Access the model at http://localhost:12434/engines/llama.cpp/v1. As with Ollama, you can change the default context size of 4k tokens by following the instructions in the documentation.

Llama.cpp

Both Ollama and Docker come with their own model catalog but you can also run any model compatible with llama.cpp. Llama.cpp supports models in GGUF format, which can be found in Hugging Face.

llama-server -hf unsloth/gpt-oss-20b-GGUF:Q4_K_XL -c 32768

We can specify the context size with the -c flag, in this case we are using 32k tokens. The model will be available at http://localhost:8080/v1.

Testing the model

Once you have the model running, you can test it with a simple curl command. Make sure to specify the correct model name in the request body, in this case unsloth/gpt-oss-20b-GGUF:Q4_K_XL for the model we are running with llama.cpp.

curl -N http://localhost:8080/v1/chat/completions \
  -H "Content-Type: application/json" \
  -d '{
    "model": "unsloth/gpt-oss-20b-GGUF:Q4_K_XL",
    "messages": [
      {"role": "user", "content": "Write a short poem about programming"}
    ],
    "stream": false
  }'

Choosing the right model

When picking a model, you will be forced to choose between performance and quality. The more powerful the model, the better the results but also the more resources it will require. The most important factor is your available RAM and the model size.

The size of the model is determined by parameters and quantization.

  • Parameters: The model’s “knowledge size”. More parameters = more knowledge, better reasoning, stronger capabilities.
  • Quantization: Compression level (bits per parameter). Lower bits = smaller model size, but also lower quality.

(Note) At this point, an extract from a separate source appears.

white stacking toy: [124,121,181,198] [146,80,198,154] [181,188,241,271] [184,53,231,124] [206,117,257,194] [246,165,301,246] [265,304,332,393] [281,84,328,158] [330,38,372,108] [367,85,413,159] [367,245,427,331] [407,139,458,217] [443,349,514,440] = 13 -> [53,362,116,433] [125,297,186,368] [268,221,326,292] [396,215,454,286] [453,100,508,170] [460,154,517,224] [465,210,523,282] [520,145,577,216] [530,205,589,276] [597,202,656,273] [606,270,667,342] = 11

For example the previous model we used, unsloth/gpt-oss-20b-GGUF:Q4_K_XL, has 20 billion parameters and is quantized to 4 bits. This means that the model size will be around 10GB. It is also using a special quantization method called “K-Quantization” which provides better performance at around the same size than traditional quantization methods.

You will also need to consider the context size.

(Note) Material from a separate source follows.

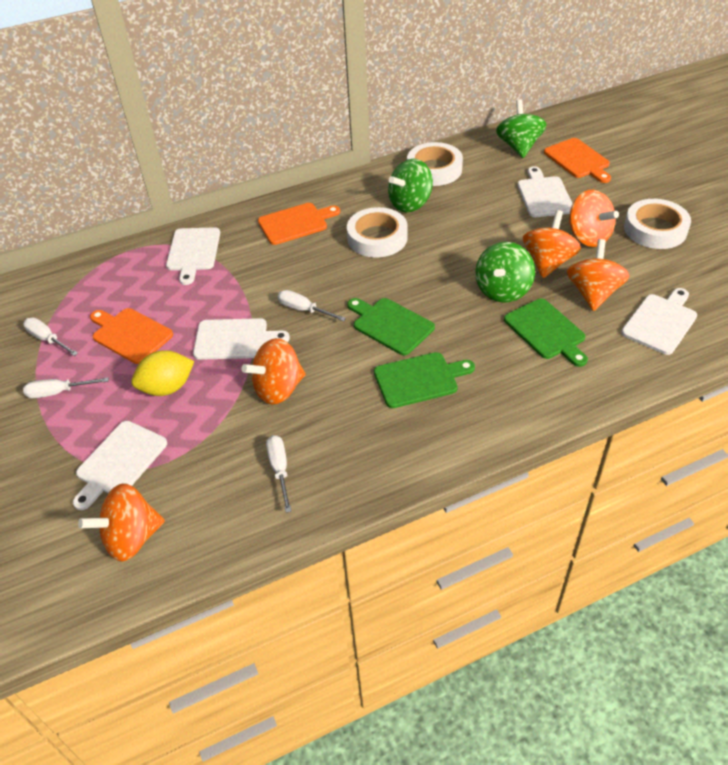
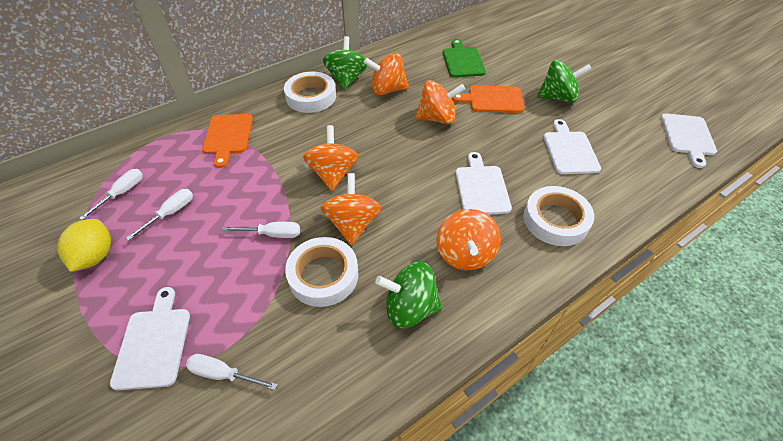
green cutting board: [347,298,435,355] [374,352,475,408] [504,298,588,367] = 3 -> [443,39,486,77] = 1
orange cutting board: [90,308,173,364] [258,203,340,245] [544,138,611,183] = 3 -> [202,114,253,168] [452,85,524,113] = 2
white cutting board: [73,421,167,510] [166,227,220,285] [193,318,290,360] [517,166,573,217] [621,288,697,355] = 5 -> [110,287,190,390] [455,152,512,214] [543,119,601,174] [661,113,717,168] = 4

In my Macbook M4 Pro with 24GB of RAM, I can run models up to 20B parameters with 4-bit quantization and a context size of 32k tokens without any problem.

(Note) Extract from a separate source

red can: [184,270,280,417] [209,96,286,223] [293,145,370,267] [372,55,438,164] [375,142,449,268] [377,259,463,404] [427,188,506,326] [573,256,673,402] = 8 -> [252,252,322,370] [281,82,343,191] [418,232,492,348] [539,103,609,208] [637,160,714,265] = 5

Using the model with OpenAI and Langchain SDKs

Since those local model runners provide an OpenAI compatible API, you can use them with the OpenAI Agents SDK and any library built to communicate with OpenAI-compatible APIs such as Langchain. You can find examples in the repository but here are some snippets to get you started.

OpenAI Agents SDK

import { Agent, OpenAIChatCompletionsModel } from "@openai/agents";
import OpenAI from "openai";

const client = new OpenAI({
  baseURL: "http://localhost:8080/v1",
  apiKey: "not needed",
});

const agent = new Agent({
  name: "Smith",
  instructions: "You are a really helpful assistant.",
  model: new OpenAIChatCompletionsModel(
    client,
    "unsloth/gpt-oss-20b-GGUF:Q4_K_XL",
  ),
});

Langchain

import { createAgent } from "langchain";
import { ChatOpenAI } from "@langchain/openai";

const model = new ChatOpenAI({
  configuration: {
    baseURL: "http://localhost:8080/v1",
  },
  modelName: "unsloth/gpt-oss-20b-GGUF:Q4_K_XL",
  apiKey: "not needed",
});

const agent = createAgent({
  model,
});

Key takeaways

  • Running LLMs locally is a great way to prototype and try things out without worrying about costs.
  • There are many options to run LLMs locally, and it is quite easy to set up.
  • The most important factor when picking a model is the size of your RAM and the model size, which is determined by the number of parameters and the quantization level.
  • There are plenty of open models that work reasonably well, but the most powerful ones are not remotely close to being able to run in consumer hardware. For now it’s much cheaper to pay a monthly subscription for Claude or similar.